**What to produce:** The entries below are to be copied exactly, with every picture left out.

**Given information:**
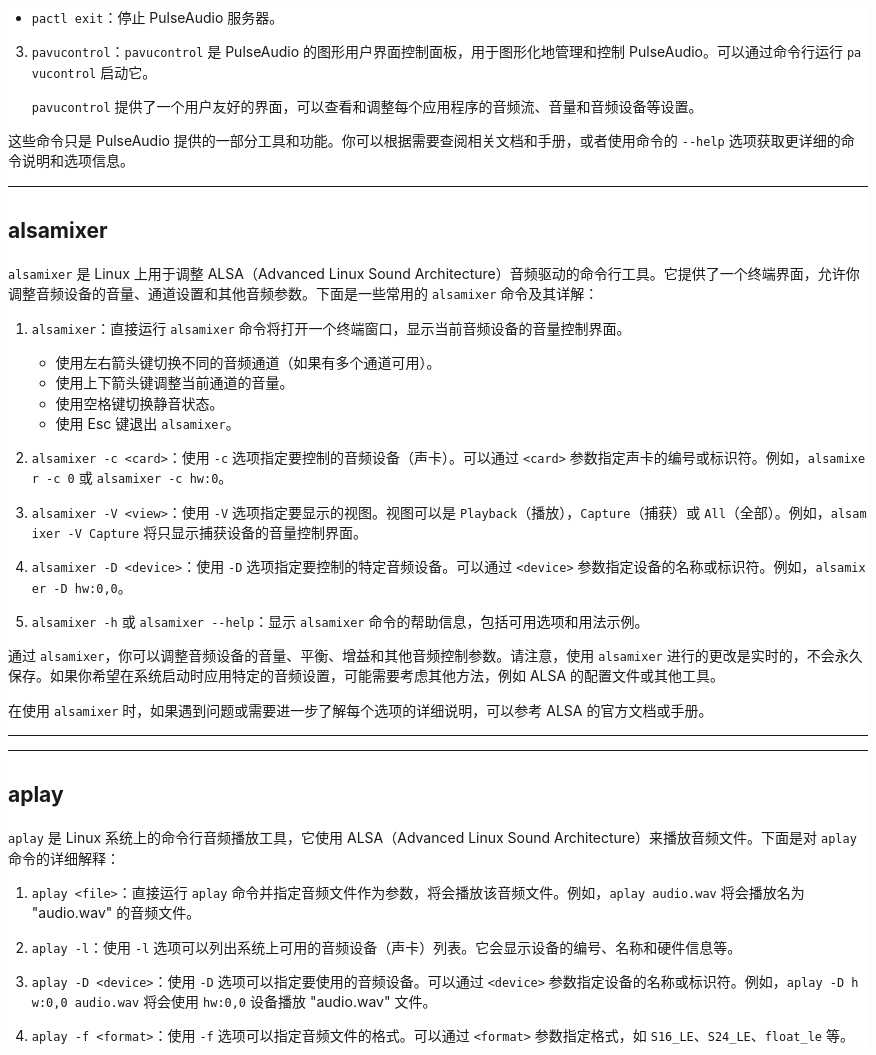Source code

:    - `pactl exit`：停止 PulseAudio 服务器。

3. `pavucontrol`：`pavucontrol` 是 PulseAudio 的图形用户界面控制面板，用于图形化地管理和控制 PulseAudio。可以通过命令行运行 `pavucontrol` 启动它。

   `pavucontrol` 提供了一个用户友好的界面，可以查看和调整每个应用程序的音频流、音量和音频设备等设置。

这些命令只是 PulseAudio 提供的一部分工具和功能。你可以根据需要查阅相关文档和手册，或者使用命令的 `--help` 选项获取更详细的命令说明和选项信息。

---
## alsamixer

`alsamixer` 是 Linux 上用于调整 ALSA（Advanced Linux Sound Architecture）音频驱动的命令行工具。它提供了一个终端界面，允许你调整音频设备的音量、通道设置和其他音频参数。下面是一些常用的 `alsamixer` 命令及其详解：

1. `alsamixer`：直接运行 `alsamixer` 命令将打开一个终端窗口，显示当前音频设备的音量控制界面。

   - 使用左右箭头键切换不同的音频通道（如果有多个通道可用）。
   - 使用上下箭头键调整当前通道的音量。
   - 使用空格键切换静音状态。
   - 使用 Esc 键退出 `alsamixer`。

2. `alsamixer -c <card>`：使用 `-c` 选项指定要控制的音频设备（声卡）。可以通过 `<card>` 参数指定声卡的编号或标识符。例如，`alsamixer -c 0` 或 `alsamixer -c hw:0`。

3. `alsamixer -V <view>`：使用 `-V` 选项指定要显示的视图。视图可以是 `Playback`（播放），`Capture`（捕获）或 `All`（全部）。例如，`alsamixer -V Capture` 将只显示捕获设备的音量控制界面。

4. `alsamixer -D <device>`：使用 `-D` 选项指定要控制的特定音频设备。可以通过 `<device>` 参数指定设备的名称或标识符。例如，`alsamixer -D hw:0,0`。

5. `alsamixer -h` 或 `alsamixer --help`：显示 `alsamixer` 命令的帮助信息，包括可用选项和用法示例。

通过 `alsamixer`，你可以调整音频设备的音量、平衡、增益和其他音频控制参数。请注意，使用 `alsamixer` 进行的更改是实时的，不会永久保存。如果你希望在系统启动时应用特定的音频设置，可能需要考虑其他方法，例如 ALSA 的配置文件或其他工具。

在使用 `alsamixer` 时，如果遇到问题或需要进一步了解每个选项的详细说明，可以参考 ALSA 的官方文档或手册。

---

---

## aplay 

`aplay` 是 Linux 系统上的命令行音频播放工具，它使用 ALSA（Advanced Linux Sound Architecture）来播放音频文件。下面是对 `aplay` 命令的详细解释：

1. `aplay <file>`：直接运行 `aplay` 命令并指定音频文件作为参数，将会播放该音频文件。例如，`aplay audio.wav` 将会播放名为 "audio.wav" 的音频文件。

2. `aplay -l`：使用 `-l` 选项可以列出系统上可用的音频设备（声卡）列表。它会显示设备的编号、名称和硬件信息等。

3. `aplay -D <device>`：使用 `-D` 选项可以指定要使用的音频设备。可以通过 `<device>` 参数指定设备的名称或标识符。例如，`aplay -D hw:0,0 audio.wav` 将会使用 `hw:0,0` 设备播放 "audio.wav" 文件。

4. `aplay -f <format>`：使用 `-f` 选项可以指定音频文件的格式。可以通过 `<format>` 参数指定格式，如 `S16_LE`、`S24_LE`、`float_le` 等。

**Result:**
Source code

:    - `pactl exit`：停止 PulseAudio 服务器。

3. `pavucontrol`：`pavucontrol` 是 PulseAudio 的图形用户界面控制面板，用于图形化地管理和控制 PulseAudio。可以通过命令行运行 `pavucontrol` 启动它。

   `pavucontrol` 提供了一个用户友好的界面，可以查看和调整每个应用程序的音频流、音量和音频设备等设置。

这些命令只是 PulseAudio 提供的一部分工具和功能。你可以根据需要查阅相关文档和手册，或者使用命令的 `--help` 选项获取更详细的命令说明和选项信息。

---
## alsamixer

`alsamixer` 是 Linux 上用于调整 ALSA（Advanced Linux Sound Architecture）音频驱动的命令行工具。它提供了一个终端界面，允许你调整音频设备的音量、通道设置和其他音频参数。下面是一些常用的 `alsamixer` 命令及其详解：

1. `alsamixer`：直接运行 `alsamixer` 命令将打开一个终端窗口，显示当前音频设备的音量控制界面。

   - 使用左右箭头键切换不同的音频通道（如果有多个通道可用）。
   - 使用上下箭头键调整当前通道的音量。
   - 使用空格键切换静音状态。
   - 使用 Esc 键退出 `alsamixer`。

2. `alsamixer -c <card>`：使用 `-c` 选项指定要控制的音频设备（声卡）。可以通过 `<card>` 参数指定声卡的编号或标识符。例如，`alsamixer -c 0` 或 `alsamixer -c hw:0`。

3. `alsamixer -V <view>`：使用 `-V` 选项指定要显示的视图。视图可以是 `Playback`（播放），`Capture`（捕获）或 `All`（全部）。例如，`alsamixer -V Capture` 将只显示捕获设备的音量控制界面。

4. `alsamixer -D <device>`：使用 `-D` 选项指定要控制的特定音频设备。可以通过 `<device>` 参数指定设备的名称或标识符。例如，`alsamixer -D hw:0,0`。

5. `alsamixer -h` 或 `alsamixer --help`：显示 `alsamixer` 命令的帮助信息，包括可用选项和用法示例。

通过 `alsamixer`，你可以调整音频设备的音量、平衡、增益和其他音频控制参数。请注意，使用 `alsamixer` 进行的更改是实时的，不会永久保存。如果你希望在系统启动时应用特定的音频设置，可能需要考虑其他方法，例如 ALSA 的配置文件或其他工具。

在使用 `alsamixer` 时，如果遇到问题或需要进一步了解每个选项的详细说明，可以参考 ALSA 的官方文档或手册。

---

---

## aplay 

`aplay` 是 Linux 系统上的命令行音频播放工具，它使用 ALSA（Advanced Linux Sound Architecture）来播放音频文件。下面是对 `aplay` 命令的详细解释：

1. `aplay <file>`：直接运行 `aplay` 命令并指定音频文件作为参数，将会播放该音频文件。例如，`aplay audio.wav` 将会播放名为 "audio.wav" 的音频文件。

2. `aplay -l`：使用 `-l` 选项可以列出系统上可用的音频设备（声卡）列表。它会显示设备的编号、名称和硬件信息等。

3. `aplay -D <device>`：使用 `-D` 选项可以指定要使用的音频设备。可以通过 `<device>` 参数指定设备的名称或标识符。例如，`aplay -D hw:0,0 audio.wav` 将会使用 `hw:0,0` 设备播放 "audio.wav" 文件。

4. `aplay -f <format>`：使用 `-f` 选项可以指定音频文件的格式。可以通过 `<format>` 参数指定格式，如 `S16_LE`、`S24_LE`、`float_le` 等。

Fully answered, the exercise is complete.